#### WHAT TO WORK ON:
Once the line with "for arbitrary dimensions." is found in the entries below, repeat it and each following line exactly, up to and including the line with "- **3D**: Line". Add no other lines.
SUPPLIED INFORMATION START
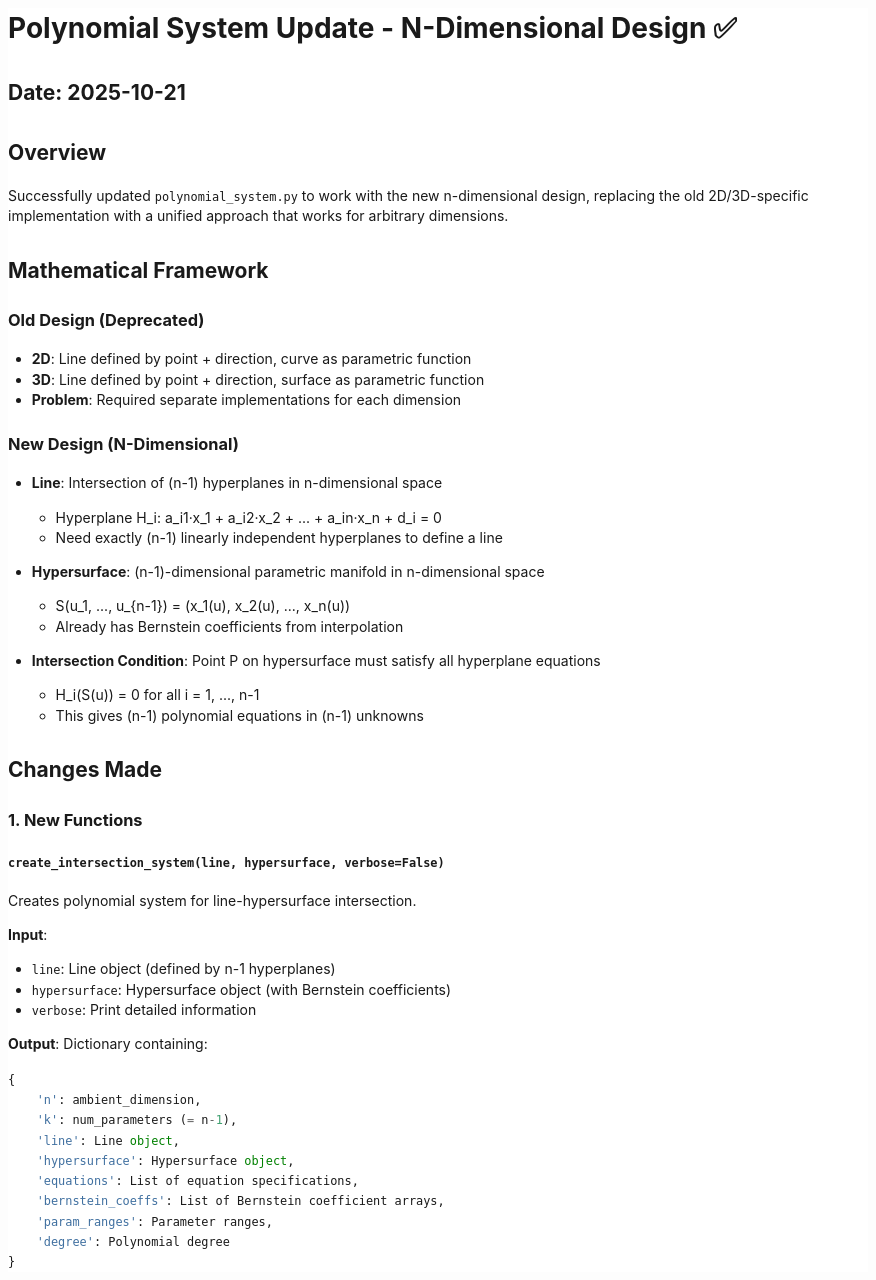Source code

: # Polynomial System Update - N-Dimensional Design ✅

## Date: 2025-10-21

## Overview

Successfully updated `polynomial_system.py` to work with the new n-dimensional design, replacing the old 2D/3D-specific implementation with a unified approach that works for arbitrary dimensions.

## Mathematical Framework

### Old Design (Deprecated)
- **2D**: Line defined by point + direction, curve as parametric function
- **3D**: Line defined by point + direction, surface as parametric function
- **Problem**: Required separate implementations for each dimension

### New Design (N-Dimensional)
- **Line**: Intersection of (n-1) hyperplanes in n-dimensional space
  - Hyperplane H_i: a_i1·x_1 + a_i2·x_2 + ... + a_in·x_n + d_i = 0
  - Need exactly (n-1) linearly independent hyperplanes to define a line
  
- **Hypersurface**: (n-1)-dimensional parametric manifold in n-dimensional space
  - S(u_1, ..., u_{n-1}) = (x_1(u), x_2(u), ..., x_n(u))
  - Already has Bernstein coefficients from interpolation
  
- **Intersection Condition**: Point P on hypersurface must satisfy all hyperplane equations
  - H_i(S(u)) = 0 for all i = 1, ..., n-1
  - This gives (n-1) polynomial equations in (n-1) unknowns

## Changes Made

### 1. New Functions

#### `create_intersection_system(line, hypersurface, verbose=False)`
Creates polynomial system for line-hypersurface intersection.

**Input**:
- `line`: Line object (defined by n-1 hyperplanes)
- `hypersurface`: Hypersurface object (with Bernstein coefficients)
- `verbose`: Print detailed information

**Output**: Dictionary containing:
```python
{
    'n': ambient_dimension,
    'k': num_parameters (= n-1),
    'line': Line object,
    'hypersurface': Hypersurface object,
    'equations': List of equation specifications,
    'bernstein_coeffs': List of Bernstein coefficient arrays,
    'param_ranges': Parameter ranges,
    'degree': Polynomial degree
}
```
SUPPLIED INFORMATION END
SUPPLIED INFORMATION START
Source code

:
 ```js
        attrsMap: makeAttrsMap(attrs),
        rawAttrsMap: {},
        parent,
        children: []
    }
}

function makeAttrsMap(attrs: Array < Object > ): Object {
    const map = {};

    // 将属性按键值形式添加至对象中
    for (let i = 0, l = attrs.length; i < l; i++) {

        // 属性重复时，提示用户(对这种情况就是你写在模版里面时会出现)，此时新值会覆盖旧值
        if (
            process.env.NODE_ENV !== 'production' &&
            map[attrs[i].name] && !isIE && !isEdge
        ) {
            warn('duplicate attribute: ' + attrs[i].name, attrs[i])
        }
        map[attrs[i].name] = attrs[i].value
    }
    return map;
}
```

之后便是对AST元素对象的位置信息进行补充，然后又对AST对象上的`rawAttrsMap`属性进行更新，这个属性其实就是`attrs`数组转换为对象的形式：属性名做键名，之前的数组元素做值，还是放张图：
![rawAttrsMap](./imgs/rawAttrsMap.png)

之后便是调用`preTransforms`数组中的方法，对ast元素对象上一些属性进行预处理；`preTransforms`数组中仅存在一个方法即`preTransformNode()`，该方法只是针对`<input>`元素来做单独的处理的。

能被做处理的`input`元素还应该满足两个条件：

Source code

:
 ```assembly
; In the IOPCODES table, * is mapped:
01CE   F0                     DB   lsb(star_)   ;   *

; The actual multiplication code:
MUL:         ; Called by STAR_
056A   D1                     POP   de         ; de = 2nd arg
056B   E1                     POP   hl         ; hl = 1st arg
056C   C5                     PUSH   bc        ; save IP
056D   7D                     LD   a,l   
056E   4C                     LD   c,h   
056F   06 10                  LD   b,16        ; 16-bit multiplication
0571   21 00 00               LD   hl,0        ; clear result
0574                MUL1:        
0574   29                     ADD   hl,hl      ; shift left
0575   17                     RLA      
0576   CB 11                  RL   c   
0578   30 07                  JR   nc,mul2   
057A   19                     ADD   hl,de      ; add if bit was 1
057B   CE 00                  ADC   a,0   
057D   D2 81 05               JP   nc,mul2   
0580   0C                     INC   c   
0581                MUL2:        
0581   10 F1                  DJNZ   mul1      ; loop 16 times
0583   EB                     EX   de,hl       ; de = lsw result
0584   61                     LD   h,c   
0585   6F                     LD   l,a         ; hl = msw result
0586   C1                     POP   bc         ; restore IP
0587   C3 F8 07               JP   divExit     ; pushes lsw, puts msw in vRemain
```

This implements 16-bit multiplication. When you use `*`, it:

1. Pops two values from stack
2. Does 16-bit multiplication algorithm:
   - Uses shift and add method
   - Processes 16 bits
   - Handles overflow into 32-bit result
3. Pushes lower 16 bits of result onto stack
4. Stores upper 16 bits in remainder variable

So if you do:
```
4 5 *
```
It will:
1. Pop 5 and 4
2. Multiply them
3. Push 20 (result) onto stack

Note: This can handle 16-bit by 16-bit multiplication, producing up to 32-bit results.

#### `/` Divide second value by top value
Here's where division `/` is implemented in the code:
SUPPLIED INFORMATION END
SUPPLIED INFORMATION START
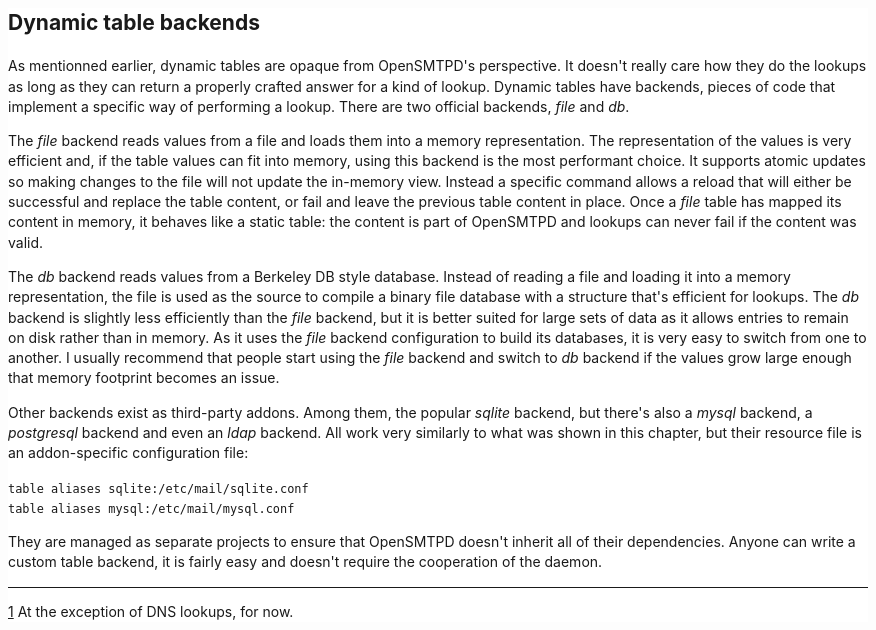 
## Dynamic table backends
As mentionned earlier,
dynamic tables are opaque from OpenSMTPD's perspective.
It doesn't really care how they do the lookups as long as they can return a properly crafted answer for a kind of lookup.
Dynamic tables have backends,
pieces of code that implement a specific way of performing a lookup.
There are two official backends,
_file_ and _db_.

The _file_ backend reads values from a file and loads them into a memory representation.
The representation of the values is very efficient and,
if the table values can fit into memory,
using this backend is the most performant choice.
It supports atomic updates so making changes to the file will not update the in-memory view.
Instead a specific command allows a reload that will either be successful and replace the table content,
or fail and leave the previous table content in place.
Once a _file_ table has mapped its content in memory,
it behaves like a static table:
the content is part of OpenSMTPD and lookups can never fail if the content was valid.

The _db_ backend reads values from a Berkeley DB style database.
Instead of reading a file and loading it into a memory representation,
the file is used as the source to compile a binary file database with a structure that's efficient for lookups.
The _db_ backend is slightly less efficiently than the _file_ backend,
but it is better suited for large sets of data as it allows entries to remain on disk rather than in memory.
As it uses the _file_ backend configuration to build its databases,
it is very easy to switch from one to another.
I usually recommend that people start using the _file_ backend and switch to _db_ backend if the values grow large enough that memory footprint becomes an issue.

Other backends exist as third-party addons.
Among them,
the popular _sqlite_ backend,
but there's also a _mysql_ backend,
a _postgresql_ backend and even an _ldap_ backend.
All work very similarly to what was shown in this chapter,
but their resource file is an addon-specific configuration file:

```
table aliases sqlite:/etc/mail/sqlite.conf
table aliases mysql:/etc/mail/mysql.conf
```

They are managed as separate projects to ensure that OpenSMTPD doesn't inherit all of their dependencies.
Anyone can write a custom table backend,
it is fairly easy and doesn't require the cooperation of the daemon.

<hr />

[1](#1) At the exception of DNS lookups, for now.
SUPPLIED INFORMATION END
#### EXPECTED ANSWER:
Successfully updated `polynomial_system.py` to work with the new n-dimensional design, replacing the old 2D/3D-specific implementation with a unified approach that works for arbitrary dimensions.

## Mathematical Framework

### Old Design (Deprecated)
- **2D**: Line defined by point + direction, curve as parametric function
- **3D**: Line defined by point + direction, surface as parametric function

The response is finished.